Dog Sledding in Talkeetna
Okay so probably the coolest thing we did was go to Dallas Seavey's dog ranch to race with some of his retired sled dogs. Dallas and his dogs have won the Iditarod four times now and, after seeing countless videos and documentaries made about him, it was an absolute honor to get to mush his dogs. Dallas was in Norway racing when we were in Alaska, otherwise I might not have ever left. This journey took us two hours back from whence we came, to Talkeetna, a small town with a population of about 900. While it may not be the smallest town I've visited, I once explored an abandoned elementary school in small town in West Virginia where the population was 101, but it was definitely quaint. I can definitely understand why people live there.
This is Moses, one of Dallas' race dogs. He was quite a friendly fella and let me snap a few photos of him.
Oh the puppies!! We spent about half an hour playing with puppies before we headed out on the trail and my goodness these photos are so stinkin cute!
Dog sledding...the rules:
- HANG ON
- DO NOT LET GO
Not only were these dogs racing dogs, but they are famous racing dogs. These guys should have more followers on Instagram than Kim K! I dream of returning to Dallas' ranch to film a proper documentary about these dogs and share a bit more of their stories with the world. If you head to Alaska I highly recommend you hit up AK Sled Dog Tours and line up a sledding excursion of your own.
Mushing these dogs through the back trails that Dallas' team has carved out of the snow was like riding a theme park ride. I felt like a kid going through the forest being towed by a gang of six marathon runners. The only thing that stops these pups is a steel bar with spikes.
This is Diesel. Diesel was the recipient of 2014 Golden Harness Award, which is given to the top mushing dog of the Iditarod.
This is Elliot, one of the team members at the ranch and he introduced me to several of the dogs and even threw my gopro on his head while he unhooked and rechained the dogs. It was a pleasure meeting you, Elliot. Thank you for your guidance and kindness.

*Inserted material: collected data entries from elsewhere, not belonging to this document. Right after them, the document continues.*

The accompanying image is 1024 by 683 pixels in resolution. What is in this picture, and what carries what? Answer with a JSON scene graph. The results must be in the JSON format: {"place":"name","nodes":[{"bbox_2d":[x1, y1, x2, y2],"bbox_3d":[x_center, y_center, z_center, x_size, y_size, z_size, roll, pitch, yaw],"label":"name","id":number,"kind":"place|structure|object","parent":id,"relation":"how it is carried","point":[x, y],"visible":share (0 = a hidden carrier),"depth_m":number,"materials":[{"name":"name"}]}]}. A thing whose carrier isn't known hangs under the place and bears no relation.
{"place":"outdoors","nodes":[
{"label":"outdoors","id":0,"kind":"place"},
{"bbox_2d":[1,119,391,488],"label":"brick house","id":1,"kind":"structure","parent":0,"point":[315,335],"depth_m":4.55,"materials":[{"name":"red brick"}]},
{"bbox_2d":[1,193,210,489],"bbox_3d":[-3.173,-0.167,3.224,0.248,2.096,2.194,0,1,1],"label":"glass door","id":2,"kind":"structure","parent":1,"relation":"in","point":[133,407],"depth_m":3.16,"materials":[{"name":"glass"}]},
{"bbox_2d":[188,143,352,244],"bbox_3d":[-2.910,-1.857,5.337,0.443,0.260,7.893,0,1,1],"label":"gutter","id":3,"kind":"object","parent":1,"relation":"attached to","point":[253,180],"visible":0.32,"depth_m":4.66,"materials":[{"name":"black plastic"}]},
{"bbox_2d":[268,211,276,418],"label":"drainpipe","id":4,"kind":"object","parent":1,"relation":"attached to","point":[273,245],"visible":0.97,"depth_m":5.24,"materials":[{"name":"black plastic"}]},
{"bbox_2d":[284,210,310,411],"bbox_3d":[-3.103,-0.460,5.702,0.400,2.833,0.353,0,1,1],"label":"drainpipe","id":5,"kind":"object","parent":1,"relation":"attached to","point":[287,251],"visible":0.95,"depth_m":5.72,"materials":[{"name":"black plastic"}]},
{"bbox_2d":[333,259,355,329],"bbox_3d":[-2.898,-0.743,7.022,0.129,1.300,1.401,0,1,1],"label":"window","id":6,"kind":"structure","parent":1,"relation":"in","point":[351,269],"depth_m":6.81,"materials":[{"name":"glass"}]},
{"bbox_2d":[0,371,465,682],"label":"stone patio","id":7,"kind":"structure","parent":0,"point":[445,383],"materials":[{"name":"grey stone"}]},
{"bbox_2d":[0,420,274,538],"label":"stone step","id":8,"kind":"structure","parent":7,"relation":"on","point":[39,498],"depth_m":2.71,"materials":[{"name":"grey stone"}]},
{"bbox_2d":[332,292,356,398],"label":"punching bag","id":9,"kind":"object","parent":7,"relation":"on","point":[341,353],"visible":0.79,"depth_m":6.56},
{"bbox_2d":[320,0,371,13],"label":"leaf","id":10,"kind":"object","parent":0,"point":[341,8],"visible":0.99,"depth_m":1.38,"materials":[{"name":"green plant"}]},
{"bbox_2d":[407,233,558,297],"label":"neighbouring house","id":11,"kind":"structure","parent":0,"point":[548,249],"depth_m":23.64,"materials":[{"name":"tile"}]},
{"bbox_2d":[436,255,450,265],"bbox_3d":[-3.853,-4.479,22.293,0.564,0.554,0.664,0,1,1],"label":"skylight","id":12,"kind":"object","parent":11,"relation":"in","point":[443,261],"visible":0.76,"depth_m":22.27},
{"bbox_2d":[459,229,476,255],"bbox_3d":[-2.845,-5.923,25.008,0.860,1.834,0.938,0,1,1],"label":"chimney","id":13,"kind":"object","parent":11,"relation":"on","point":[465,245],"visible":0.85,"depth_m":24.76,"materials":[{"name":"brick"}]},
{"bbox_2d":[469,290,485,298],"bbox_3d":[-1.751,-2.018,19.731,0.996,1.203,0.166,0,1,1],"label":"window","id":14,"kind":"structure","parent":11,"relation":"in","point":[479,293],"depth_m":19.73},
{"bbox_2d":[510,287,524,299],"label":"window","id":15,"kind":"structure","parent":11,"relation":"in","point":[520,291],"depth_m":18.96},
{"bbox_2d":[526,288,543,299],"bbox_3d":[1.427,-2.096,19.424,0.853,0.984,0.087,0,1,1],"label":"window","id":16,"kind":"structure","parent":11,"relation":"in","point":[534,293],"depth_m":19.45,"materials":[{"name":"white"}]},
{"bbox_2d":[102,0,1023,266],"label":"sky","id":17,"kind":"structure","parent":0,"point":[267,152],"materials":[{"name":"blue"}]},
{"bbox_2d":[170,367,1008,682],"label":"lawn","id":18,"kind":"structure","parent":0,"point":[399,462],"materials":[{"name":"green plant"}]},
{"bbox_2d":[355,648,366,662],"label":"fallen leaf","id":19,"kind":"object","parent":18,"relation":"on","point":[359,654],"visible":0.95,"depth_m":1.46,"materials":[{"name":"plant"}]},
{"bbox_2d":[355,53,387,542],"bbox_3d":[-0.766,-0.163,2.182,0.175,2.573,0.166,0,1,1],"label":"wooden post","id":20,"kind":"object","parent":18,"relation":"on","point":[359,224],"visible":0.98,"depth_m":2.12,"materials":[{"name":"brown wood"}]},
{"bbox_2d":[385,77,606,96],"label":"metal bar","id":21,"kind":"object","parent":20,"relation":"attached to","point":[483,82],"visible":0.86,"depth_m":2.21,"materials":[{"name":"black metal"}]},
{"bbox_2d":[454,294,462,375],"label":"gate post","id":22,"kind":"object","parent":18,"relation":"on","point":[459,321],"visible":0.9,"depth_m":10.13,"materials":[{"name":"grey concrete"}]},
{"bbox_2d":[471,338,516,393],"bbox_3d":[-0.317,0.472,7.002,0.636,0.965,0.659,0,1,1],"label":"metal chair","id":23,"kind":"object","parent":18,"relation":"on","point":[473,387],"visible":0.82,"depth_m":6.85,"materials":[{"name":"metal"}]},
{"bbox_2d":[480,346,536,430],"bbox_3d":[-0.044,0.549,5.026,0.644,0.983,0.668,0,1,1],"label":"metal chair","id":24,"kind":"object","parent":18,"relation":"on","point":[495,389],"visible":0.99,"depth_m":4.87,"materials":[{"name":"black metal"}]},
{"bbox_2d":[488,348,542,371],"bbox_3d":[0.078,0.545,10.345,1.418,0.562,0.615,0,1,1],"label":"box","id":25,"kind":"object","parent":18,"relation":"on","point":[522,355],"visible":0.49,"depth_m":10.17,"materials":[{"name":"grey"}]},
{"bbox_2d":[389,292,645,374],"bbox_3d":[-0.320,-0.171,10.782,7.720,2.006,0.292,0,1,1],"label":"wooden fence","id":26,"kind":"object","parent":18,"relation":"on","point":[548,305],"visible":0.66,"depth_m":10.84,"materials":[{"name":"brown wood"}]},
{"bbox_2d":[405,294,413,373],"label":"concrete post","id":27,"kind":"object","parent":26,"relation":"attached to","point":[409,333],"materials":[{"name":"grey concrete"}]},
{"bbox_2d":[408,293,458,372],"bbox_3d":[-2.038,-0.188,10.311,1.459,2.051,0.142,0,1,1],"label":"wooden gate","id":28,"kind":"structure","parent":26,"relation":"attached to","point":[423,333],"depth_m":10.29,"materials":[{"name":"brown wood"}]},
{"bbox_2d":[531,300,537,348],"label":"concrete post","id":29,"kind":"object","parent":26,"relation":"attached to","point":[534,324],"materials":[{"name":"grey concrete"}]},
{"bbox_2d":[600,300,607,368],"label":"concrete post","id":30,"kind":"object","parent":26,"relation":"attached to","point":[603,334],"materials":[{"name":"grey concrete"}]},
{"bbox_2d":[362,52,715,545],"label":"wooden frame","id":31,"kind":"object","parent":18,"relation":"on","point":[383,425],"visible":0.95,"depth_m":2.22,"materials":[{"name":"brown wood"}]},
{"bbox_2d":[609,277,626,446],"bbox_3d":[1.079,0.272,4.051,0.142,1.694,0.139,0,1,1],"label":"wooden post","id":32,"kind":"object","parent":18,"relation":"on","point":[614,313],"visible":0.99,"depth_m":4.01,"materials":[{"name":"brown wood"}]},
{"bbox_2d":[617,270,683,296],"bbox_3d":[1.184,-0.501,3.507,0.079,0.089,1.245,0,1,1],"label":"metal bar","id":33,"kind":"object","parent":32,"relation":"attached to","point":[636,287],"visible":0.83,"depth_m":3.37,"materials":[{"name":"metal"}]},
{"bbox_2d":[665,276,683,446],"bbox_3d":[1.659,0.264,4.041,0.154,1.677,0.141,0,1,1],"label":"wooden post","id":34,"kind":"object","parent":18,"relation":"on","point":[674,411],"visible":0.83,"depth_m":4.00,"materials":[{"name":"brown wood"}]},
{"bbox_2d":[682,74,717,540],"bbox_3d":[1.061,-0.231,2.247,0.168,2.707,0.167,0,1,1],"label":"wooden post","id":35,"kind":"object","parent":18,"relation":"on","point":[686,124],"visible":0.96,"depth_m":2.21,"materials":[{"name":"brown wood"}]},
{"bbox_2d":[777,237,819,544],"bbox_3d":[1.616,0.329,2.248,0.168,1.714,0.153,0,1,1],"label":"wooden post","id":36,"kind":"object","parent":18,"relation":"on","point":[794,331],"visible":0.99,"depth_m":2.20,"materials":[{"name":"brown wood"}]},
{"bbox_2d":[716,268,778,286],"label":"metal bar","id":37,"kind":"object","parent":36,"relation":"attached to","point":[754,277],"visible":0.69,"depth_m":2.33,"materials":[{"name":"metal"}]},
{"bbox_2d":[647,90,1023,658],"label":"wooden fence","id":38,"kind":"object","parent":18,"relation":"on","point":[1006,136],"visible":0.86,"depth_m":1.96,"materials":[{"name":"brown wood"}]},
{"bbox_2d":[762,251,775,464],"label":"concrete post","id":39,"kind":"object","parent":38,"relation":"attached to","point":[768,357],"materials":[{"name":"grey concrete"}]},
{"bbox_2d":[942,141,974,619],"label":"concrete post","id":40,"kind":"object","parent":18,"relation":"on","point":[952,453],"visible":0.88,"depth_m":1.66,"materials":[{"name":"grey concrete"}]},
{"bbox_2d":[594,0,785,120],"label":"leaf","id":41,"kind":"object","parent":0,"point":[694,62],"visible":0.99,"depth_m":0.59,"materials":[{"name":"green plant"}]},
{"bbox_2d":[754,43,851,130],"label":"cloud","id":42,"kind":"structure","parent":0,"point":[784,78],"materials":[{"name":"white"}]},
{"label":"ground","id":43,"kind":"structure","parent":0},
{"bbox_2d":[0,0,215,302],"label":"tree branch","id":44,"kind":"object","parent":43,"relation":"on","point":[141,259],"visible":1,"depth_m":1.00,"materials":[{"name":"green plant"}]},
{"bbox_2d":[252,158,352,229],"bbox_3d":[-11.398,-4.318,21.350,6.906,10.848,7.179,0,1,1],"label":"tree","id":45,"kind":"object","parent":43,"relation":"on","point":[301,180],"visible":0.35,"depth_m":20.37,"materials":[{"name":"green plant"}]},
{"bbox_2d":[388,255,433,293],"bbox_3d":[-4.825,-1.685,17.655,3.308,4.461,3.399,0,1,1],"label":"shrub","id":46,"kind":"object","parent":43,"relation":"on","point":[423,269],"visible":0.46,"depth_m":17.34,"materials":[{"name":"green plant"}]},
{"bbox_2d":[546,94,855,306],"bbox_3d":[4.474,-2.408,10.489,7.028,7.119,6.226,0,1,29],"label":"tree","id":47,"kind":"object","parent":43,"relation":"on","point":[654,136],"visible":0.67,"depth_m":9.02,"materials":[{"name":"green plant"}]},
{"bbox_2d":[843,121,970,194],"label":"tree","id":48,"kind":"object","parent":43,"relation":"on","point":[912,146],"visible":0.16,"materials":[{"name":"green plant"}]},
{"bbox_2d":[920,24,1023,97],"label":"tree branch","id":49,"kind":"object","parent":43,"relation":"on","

Get to the Chopper - Anchorage, AK
The last excursion we went on was with Alpine Air, a helicopter touring company, who took us fifteen minutes outside of Anchorage where we landed on Spencer Glacier. I took plenty of aerial shots on our journey and I have to say, if you've ever wondered what it's like to fly a drone just get in a helicopter.
Our pilot brought us up close and personal with the Alaskan mountains and I got that nervous feeling in my stomach that I get when my drone's obstacle avoidance starts indicating.
Here's a crazy shot that shows the mudflats that consume vast sections of Alaska. This stuff is like quicksand; anything that lands comes in contact with the surface is sure to be swallowed whole by the mud.
Here is a section of the roadway that wraps around Turnagain Arm in Anchorage. The wind coming off of the water that crashes into the side of the mountains is insane! I can't believe they can fly the helicopters over here to be honest with you. Oh, by the way, if you do book a flight with Alpine Air, or any other aerial tour company, be prepared for your tour to be delayed or canceled, because of the wind.
Now, of the two shots above, do you prefer it WITH or WITHOUT the blade from the helicopter in the shot? Let me know your opinion down in the comment section below this post.
This was the first glacier we flew over. I don't recall its name, but I knew that for this shot I wanted to have the interior of the helo in the frame. This is one of the coolest Alaska tours you could take while visiting the state. Alpine Air is highly recommended.